- **WHAT IS NEEDED**:
Put every line of text read from the records below into a JSON list of strings, one string per line, skipping blank lines. Leave the pictures out of the list.

- **SUPPLIED DATA**:
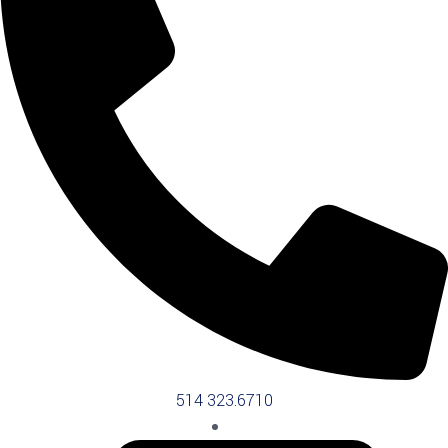
514 323.6710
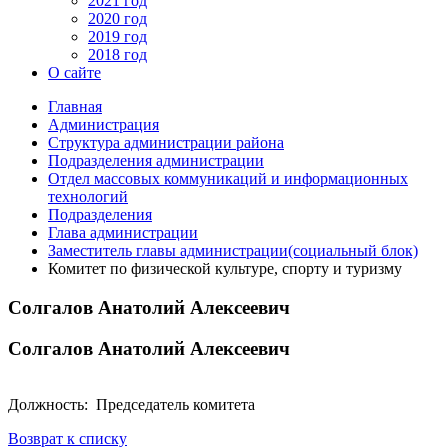
2021 год
2020 год
2019 год
2018 год
О сайте
Главная
Администрация
Структура администрации района
Подразделения администрации
Отдел массовых коммуникаций и информационных
технологий
Подразделения
Глава администрации
Заместитель главы администрации(социальный блок)
Комитет по физической культуре, спорту и туризму
Солгалов Анатолий Алексеевич
Солгалов Анатолий Алексеевич
Должность: Председатель комитета
Возврат к списку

- **FINISHED TASK**:
[
  "514 323.6710",
  "2021 год",
  "2020 год",
  "2019 год",
  "2018 год",
  "О сайте",
  "Главная",
  "Администрация",
  "Структура администрации района",
  "Подразделения администрации",
  "Отдел массовых коммуникаций и информационных",
  "технологий",
  "Подразделения",
  "Глава администрации",
  "Заместитель главы администрации(социальный блок)",
  "Комитет по физической культуре, спорту и туризму",
  "Солгалов Анатолий Алексеевич",
  "Солгалов Анатолий Алексеевич",
  "Должность: Председатель комитета",
  "Возврат к списку"
]